Estranho como não consegui compreender isto na leitura, e como isto não surge nas discussões mais genéricas sobre o livro (acredito que existam recensões académicas a aprofundar tudo isto). Vi tantas pessoas identificarem-se com algo com o qual não me conseguia propriamente identificar, a paixão avassaladora que tudo leva na sua frente, quando afinal não era a paixão, era algo mais profundo, ainda que isto não nos distancie do velho problema da luta entre a emoção e a razão. Porque diga-se Maugham terá passado grande parte da vida nas lutas desse dualismo. Não nos esqueçamos que casou com uma mulher e teve uma filha. Ele acreditou que a homosexualidade era algo que podia controlar, e graças à sua humildade deve ter conseguido sujeitar-se a levar a vida que todos à sua volta levavam. Mas a natureza humana não é mera paixão, o fogo que arde sem se ver é efémero, mas a natureza da homossexualidade não é paixão, mera emoção, como Maugham tentou definir a partir de Espinosa, é algo muito mais profundo, e este livro acaba a mostrar isso mesmo.

Terminando, “Servidão Humana” não é aquilo que muitos nos venderam, de ser um livro sobre a razão de viver, nem sequer é sobre aquilo que Maugham disse, de ser um compêndio das filosofias que tinha construído até aí, ou talvez seja, mas agora vejo que é muito mais do que isso, é um grito a partir do seu sentir mais íntimo. Repare-se como até mesmo a citação constante do evolucionismo de Darwin que serve para definir a tal ausência de fundamento da vida, deve ser lido antes como a refutação do cristianismo que penaliza o desejo e criminaliza a homossexualidade. E mais ainda, como o Darwinismo retira das costas de Maugham a culpa de ter nascido assim, justificando a sua incapacidade de torcer a sua natureza para se fazer entrar dentro dos preceitos morais da religião.

"Laocoön" (1604-1614) de El Greco. Greco coloca Laocoon, o troiano que tentou avisar Tróia daquilo que se escondia no Cavalo dos gregos, com Toledo no fundo. 
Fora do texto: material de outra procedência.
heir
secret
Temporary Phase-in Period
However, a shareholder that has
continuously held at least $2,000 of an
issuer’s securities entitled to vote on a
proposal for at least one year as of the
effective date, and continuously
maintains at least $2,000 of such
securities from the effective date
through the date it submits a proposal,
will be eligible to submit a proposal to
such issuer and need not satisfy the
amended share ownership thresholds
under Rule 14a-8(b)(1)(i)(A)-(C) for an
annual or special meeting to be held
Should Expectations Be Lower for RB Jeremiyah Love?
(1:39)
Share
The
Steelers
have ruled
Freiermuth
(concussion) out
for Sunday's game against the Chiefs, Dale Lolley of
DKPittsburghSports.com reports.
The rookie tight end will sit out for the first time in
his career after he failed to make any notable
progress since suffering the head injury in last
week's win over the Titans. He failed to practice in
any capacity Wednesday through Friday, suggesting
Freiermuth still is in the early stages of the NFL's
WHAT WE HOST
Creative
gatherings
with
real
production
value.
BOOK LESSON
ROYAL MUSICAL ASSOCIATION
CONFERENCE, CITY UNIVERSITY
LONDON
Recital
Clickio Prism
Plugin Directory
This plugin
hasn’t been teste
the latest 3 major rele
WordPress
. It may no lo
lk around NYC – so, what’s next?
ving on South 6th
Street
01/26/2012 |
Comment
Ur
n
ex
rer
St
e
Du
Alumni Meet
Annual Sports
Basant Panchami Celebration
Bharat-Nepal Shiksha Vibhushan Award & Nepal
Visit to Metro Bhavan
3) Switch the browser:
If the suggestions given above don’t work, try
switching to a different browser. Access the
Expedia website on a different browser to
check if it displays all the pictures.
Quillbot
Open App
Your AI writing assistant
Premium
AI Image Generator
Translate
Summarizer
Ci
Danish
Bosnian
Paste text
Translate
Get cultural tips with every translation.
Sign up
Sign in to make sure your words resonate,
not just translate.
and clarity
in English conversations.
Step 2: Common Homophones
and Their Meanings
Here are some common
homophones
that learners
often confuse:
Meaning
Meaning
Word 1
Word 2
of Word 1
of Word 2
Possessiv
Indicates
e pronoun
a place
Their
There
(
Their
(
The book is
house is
Claro que tudo isto acaba passando e Maugham porque não podia ser frontal, se o tivesse sido provavelmente este livro não teria sido um romance, e certamente não um romance de enorme sucesso, e acaba criando uma fachada de vitória e júbilo no final, com direito a casal satisfeito com o mundo “tal como ele devia ser”. Julgo que este final que no livro serve para dar conta de um Philip que triunfou na vida e conseguiu atingir o equilíbrio esperado dele, acaba por servir para dar conta do ambíguo sentimento de Maugham sobre si próprio. Atentemos em dois detalhes: Sally, a namorada final, não reage de forma muito natural, parecendo mais uma personagem de cera, dotada de todas as qualidades morais que a sociedade prezava, mas estranhamente distante de todos e mesmo de Philip; e segundo, Philip faz uma escolha final, resolve ficar com Sally por receio de a ter engravidado, já que a sua vontade era viajar para Toledo para conhecer as pegadas de El Greco, um dos artistas mais individuais de sempre, e que alguns historiadores etiquetam como homosexual. No fundo, Maugham está aqui a dar conta da sua ambiguidade, já que numa fase inicial da sua vida namorou com raparigas, e depois casou com uma mulher, e só a partir do meio da sua vida passou então a partilhar, abertamente, a intimidade exclusivamente com homens.

[*** Fim de Spoilers ***]


Cheguei a pensar retirar uma estrela pelo que Philip tinha feito, mas depois de ter escrito este texto, não consigo. A escrita de Maugham é boa, não deslumbra com virtuosismo, mas mantêm-nos presos ao livro todo o tempo ao longo da enorme quantidade de páginas que perfazem o mesmo, o que dá bem conta da sua qualidade. Por outro lado, é um relato que marca a nossa história, vai ao fundo do âmago daquilo que sente quem tem de passar todo o tempo escondido por detrás de uma fachada a ponto de já não conseguir distinguir essa fachada de si mesmo.